Extracted records.
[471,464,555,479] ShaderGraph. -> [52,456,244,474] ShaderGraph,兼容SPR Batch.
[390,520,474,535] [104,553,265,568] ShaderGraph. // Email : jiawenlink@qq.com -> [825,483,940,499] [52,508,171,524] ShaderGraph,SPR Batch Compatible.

...

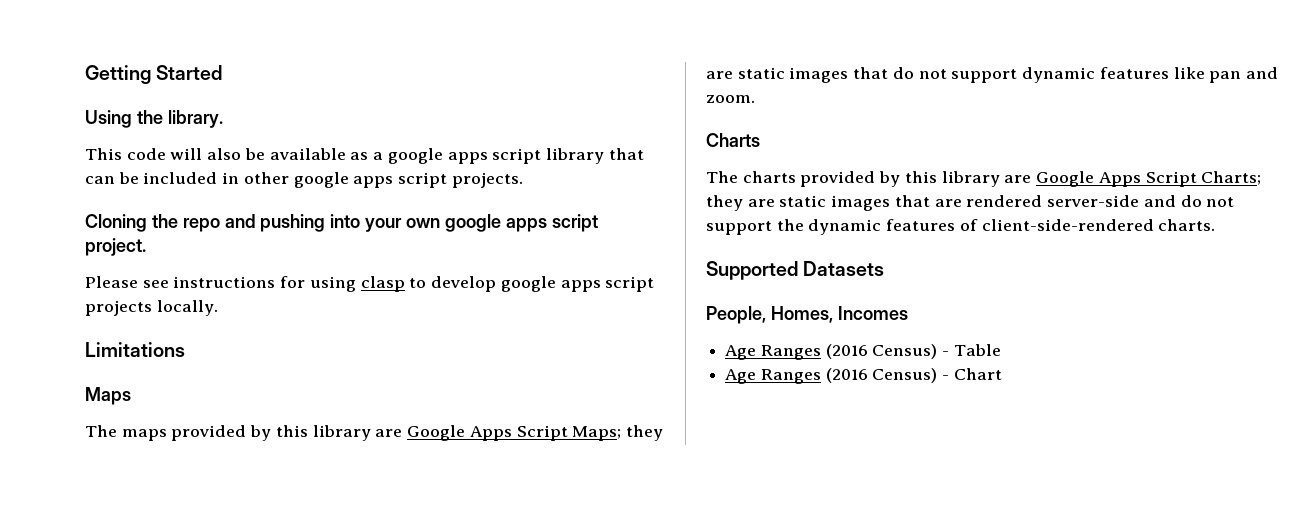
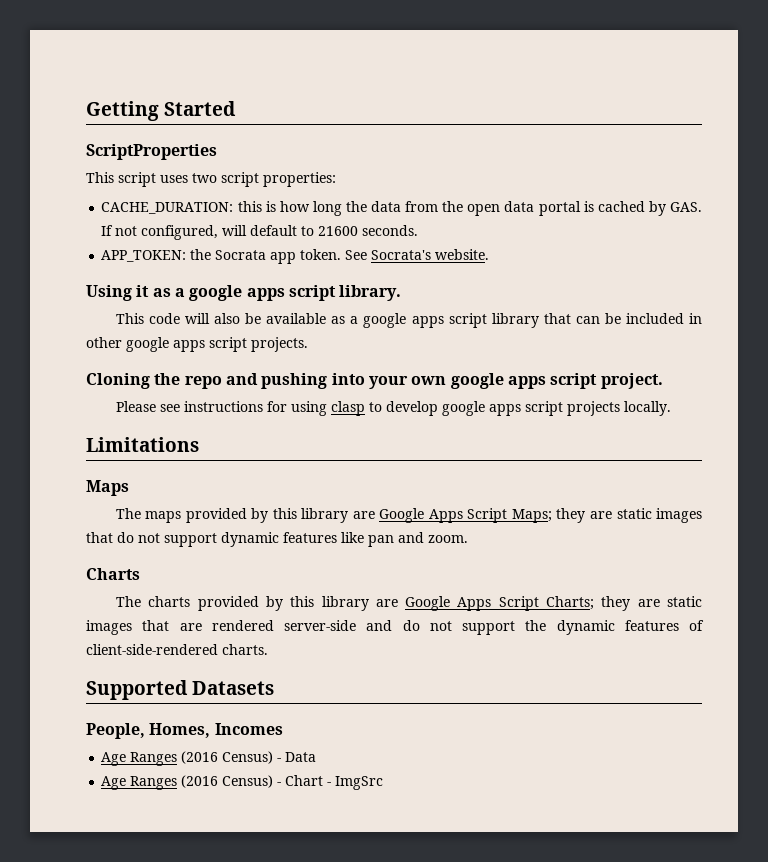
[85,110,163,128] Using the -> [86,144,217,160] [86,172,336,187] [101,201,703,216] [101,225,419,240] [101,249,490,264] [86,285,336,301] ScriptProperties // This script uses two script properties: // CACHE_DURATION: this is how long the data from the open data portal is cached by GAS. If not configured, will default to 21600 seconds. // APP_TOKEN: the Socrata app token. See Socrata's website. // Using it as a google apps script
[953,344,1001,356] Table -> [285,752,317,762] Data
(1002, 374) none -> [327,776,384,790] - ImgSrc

==

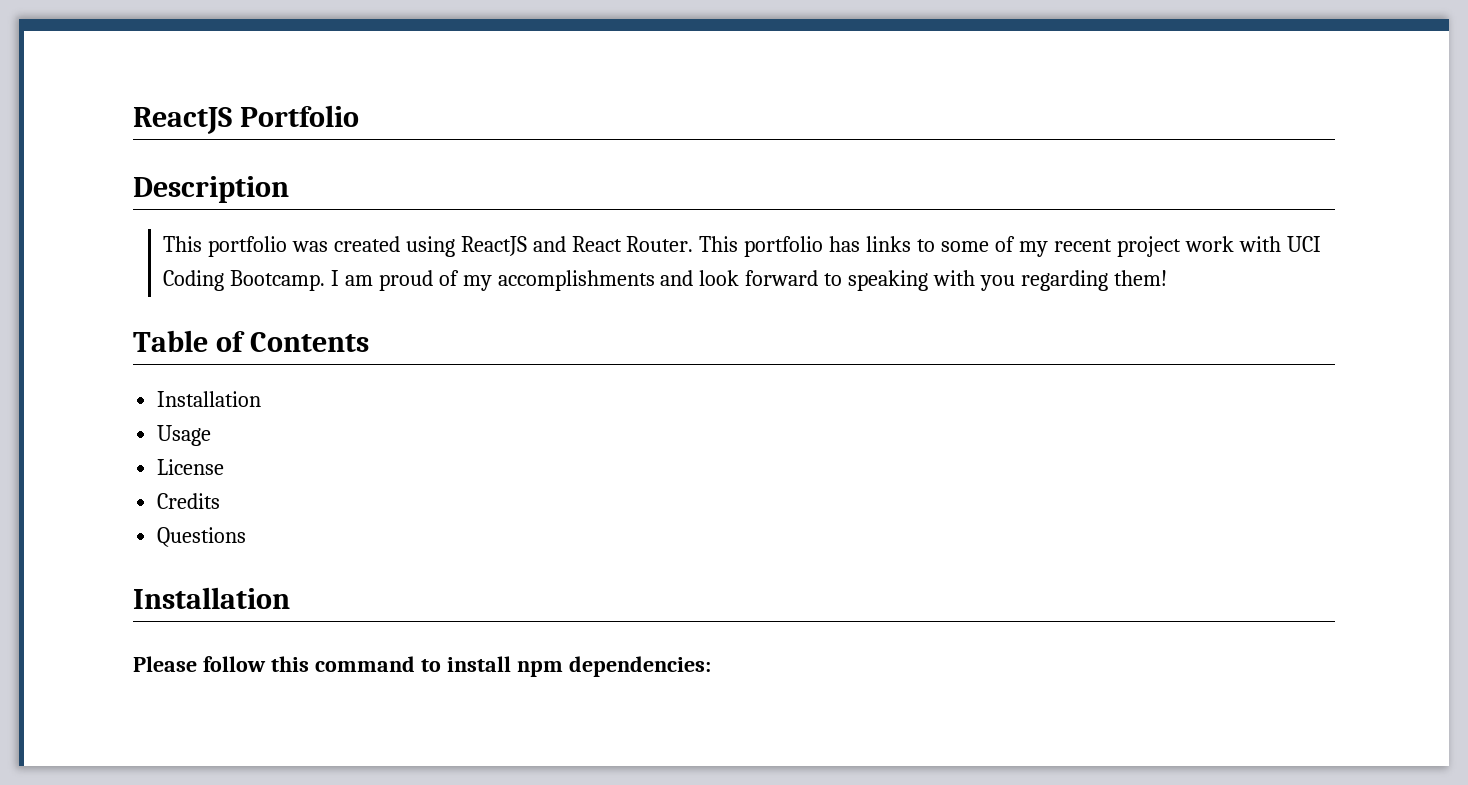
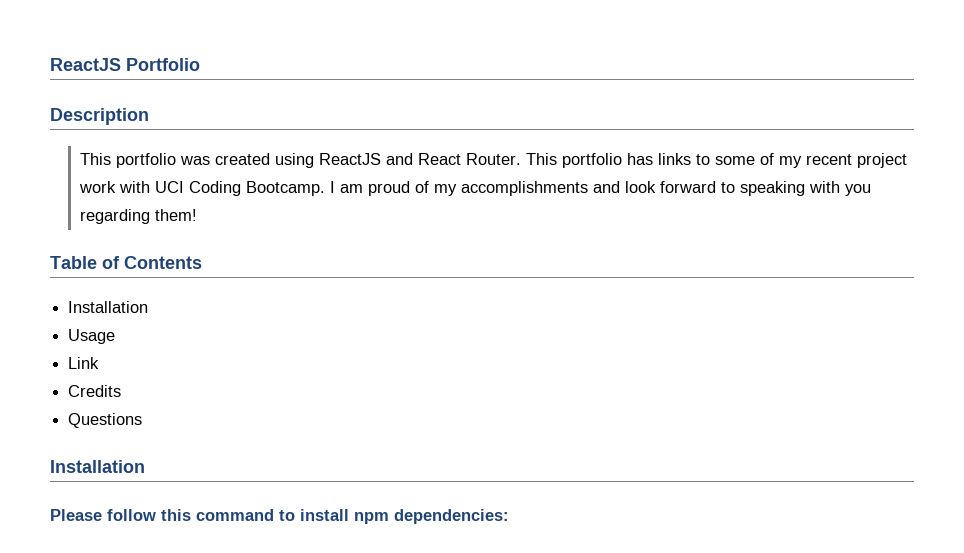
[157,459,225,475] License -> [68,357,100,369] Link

Exercise requirements.
Where the word "Batch" shows up in a line of the entries above, copy that line.

Solution to this task.
[471,464,555,479] ShaderGraph. -> [52,456,244,474] ShaderGraph,兼容SPR Batch.
[390,520,474,535] [104,553,265,568] ShaderGraph. // Email : jiawenlink@qq.com -> [825,483,940,499] [52,508,171,524] ShaderGraph,SPR Batch Compatible.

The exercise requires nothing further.